··· Text provided

Re: [PATCH] mmc: core: Check for timeout before checking mmc device state

Ulf Hansson <ulf.hansson@xxxxxxxxxx> · Mon, 18 May 2015 11:39:07 +0200

On 11 May 2015 at 23:55, Matt Bennett <Matt.Bennett@xxxxxxxxxxxxxxxxxxx> wrote:
> Hi Uffe,
>
> We are using the Octeon mmc host driver supplied from the Cavium SDK (I
> don't believe it is released to upstream linux). We have both a mmc
> flash memory device and an SD card reader attached to the mmc bus.

I assume that's as two separate instances of an mmc host?

BTW, I don't think these are attached to the mmc bus. It's probably
the platform bus or another subsystem specific bus, right?

>
> In the host driver code their is a mutex which must be obtained before
> the driver can access the mmc bus. This stops the mmc flash and SD card
> reader being written to in parallel (otherwise the signal on the bus
> will be corrupted). It doesn't prevent parallel requests, it's just that
> the second request will block on this mutex until the first request has
> been completed.

······
··· Raw records

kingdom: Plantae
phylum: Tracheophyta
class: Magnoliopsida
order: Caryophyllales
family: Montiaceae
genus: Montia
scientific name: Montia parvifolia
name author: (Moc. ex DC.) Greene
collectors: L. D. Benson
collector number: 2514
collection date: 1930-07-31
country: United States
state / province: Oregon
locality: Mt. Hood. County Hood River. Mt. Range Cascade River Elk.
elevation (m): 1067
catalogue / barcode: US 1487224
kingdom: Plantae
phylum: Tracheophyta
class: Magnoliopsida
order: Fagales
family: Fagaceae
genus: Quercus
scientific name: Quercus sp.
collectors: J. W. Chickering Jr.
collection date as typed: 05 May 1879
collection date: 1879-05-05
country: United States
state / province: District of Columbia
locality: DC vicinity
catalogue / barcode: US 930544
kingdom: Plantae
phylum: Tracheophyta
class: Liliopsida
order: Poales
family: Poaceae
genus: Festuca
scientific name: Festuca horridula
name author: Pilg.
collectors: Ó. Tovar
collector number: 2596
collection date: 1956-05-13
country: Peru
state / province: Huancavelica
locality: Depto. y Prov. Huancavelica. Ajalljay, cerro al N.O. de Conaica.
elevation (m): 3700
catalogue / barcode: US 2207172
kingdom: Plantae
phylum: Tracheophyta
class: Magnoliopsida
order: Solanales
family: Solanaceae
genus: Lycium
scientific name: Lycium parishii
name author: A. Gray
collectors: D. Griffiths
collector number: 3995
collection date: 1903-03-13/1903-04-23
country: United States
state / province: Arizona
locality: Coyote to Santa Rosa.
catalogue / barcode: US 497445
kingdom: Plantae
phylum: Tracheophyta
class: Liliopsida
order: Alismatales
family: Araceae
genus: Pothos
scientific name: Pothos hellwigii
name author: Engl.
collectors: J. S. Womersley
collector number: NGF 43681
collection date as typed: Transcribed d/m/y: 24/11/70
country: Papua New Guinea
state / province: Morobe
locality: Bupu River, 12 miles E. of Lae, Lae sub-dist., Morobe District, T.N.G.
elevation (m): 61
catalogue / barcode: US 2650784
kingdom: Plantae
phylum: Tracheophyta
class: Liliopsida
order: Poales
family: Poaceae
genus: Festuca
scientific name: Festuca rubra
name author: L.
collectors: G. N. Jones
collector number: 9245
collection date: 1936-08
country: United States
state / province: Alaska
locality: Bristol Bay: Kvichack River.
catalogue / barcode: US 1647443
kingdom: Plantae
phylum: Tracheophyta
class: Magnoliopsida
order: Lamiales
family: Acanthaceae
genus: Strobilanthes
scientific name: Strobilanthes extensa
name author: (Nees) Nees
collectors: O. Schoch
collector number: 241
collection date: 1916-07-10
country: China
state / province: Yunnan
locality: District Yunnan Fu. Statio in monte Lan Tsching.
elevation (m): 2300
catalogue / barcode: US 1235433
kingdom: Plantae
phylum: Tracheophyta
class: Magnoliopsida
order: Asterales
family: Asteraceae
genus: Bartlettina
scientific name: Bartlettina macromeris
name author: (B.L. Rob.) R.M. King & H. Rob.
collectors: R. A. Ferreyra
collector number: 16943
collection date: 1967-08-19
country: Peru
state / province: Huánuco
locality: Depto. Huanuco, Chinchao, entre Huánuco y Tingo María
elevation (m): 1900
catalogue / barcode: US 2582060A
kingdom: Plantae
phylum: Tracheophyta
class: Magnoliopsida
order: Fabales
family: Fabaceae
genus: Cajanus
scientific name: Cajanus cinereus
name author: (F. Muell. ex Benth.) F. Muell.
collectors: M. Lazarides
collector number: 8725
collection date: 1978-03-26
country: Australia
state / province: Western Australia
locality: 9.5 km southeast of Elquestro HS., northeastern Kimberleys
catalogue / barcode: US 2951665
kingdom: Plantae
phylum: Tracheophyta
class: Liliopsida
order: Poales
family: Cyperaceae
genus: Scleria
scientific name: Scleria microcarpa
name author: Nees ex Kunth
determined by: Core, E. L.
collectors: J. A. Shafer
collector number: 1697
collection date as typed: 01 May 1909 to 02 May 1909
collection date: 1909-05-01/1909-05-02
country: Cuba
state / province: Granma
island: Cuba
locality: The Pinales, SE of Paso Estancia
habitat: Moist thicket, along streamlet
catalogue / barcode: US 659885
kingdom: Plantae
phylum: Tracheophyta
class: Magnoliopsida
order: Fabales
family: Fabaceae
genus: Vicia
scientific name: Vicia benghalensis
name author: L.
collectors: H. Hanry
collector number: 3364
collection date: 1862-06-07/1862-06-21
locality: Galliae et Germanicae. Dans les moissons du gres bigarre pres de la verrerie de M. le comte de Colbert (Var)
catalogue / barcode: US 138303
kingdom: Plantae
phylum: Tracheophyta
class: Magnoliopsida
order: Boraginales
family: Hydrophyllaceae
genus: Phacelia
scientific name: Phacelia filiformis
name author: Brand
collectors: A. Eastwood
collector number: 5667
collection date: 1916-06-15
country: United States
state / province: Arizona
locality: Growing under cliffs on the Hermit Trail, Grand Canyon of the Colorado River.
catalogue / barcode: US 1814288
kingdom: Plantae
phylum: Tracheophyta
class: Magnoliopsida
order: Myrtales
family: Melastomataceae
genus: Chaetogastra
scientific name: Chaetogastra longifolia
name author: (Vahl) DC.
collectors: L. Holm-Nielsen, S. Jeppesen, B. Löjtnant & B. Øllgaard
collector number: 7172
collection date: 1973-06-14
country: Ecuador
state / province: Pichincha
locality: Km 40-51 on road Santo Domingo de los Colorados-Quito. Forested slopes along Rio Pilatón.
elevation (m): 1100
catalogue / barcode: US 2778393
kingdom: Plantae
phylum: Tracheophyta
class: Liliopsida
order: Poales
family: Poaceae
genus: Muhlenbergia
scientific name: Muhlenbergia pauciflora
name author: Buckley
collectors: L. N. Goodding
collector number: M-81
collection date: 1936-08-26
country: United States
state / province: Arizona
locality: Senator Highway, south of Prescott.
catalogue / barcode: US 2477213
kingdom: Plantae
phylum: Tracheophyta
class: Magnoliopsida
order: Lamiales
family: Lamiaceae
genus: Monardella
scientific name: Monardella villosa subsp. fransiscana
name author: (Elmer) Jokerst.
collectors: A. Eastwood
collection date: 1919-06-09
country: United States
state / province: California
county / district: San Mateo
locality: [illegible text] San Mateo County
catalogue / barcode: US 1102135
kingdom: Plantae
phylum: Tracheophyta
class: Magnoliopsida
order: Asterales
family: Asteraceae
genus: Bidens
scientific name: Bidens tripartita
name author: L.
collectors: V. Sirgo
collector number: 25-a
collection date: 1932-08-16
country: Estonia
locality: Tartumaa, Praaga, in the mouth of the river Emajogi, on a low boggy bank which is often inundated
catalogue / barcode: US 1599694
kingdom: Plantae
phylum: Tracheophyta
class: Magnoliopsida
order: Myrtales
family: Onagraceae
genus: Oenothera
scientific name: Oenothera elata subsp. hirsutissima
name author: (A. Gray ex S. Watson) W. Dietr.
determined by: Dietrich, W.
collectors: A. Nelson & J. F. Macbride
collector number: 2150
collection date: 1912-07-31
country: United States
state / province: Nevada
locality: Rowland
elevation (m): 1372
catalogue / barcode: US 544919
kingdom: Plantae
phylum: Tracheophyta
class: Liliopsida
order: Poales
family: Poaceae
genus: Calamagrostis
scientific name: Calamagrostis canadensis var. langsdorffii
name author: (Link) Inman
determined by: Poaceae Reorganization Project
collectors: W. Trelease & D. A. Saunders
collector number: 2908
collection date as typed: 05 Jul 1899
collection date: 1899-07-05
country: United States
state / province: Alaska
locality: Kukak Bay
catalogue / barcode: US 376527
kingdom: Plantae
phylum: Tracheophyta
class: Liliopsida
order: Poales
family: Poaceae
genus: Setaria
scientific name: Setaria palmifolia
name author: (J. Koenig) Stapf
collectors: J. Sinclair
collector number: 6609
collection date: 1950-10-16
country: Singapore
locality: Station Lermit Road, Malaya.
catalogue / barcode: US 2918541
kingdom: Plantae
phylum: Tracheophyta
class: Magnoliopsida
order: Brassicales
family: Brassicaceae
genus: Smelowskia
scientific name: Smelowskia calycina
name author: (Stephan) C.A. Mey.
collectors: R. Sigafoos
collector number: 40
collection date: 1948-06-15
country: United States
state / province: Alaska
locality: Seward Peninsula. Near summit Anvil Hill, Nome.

······

Tasks to carry out:
(1) Reproduce the passage of the mmc patch discussion from "On 11 May 2015" to "an mmc host?".
(2) Write the next part of the mmc patch discussion, starting after its final sentence.

Set of answers:
(1)
On 11 May 2015 at 23:55, Matt Bennett <Matt.Bennett@xxxxxxxxxxxxxxxxxxx> wrote:
> Hi Uffe,
>
> We are using the Octeon mmc host driver supplied from the Cavium SDK (I
> don't believe it is released to upstream linux). We have both a mmc
> flash memory device and an SD card reader attached to the mmc bus.

I assume that's as two separate instances of an mmc host?

(2)
I think I will stop here. This becomes too much of a hypothetical issue.
Considering the above statement, I wonder if this couldn't be handled
in the mmc host driver instead.

Anyway, to continue to discuss $subject patch, I first think we should
worry about to get the Octeon driver upstreamed.

>
> In our specific case the following is occurring:
>
> 1. mmc_blk_part_switch() is called to switch partition on the mmc flash
> device. This calls mmc_switch with a timeout_ms value of
> 'card->ext_csd.part_time' which is 10ms in this case.
>
> 2. In __mmc_switch() the command to switch partition is sent to the mmc
> flash.
>
> 3. Between the command being sent to the flash and then the host polling
> the status of the device (no busy detection hardware) a read or write
> operation is begun on the SD card (in our case a Specification Version
> 2.00 card). In my testing I have seen the bus be blocked up to 800ms
> while completing this operation.
>
> 4. The host polls the device for the status but blocks the first time on
> the mutex for ~800ms while the SD card operation completes.
>
> 5. Finally the host gains the mutex and gets the status from the flash
> device.
>
> In my testing at this stage the status was never still
> 'R1_STATE_PRG' (it has been 800ms since the command was sent after all).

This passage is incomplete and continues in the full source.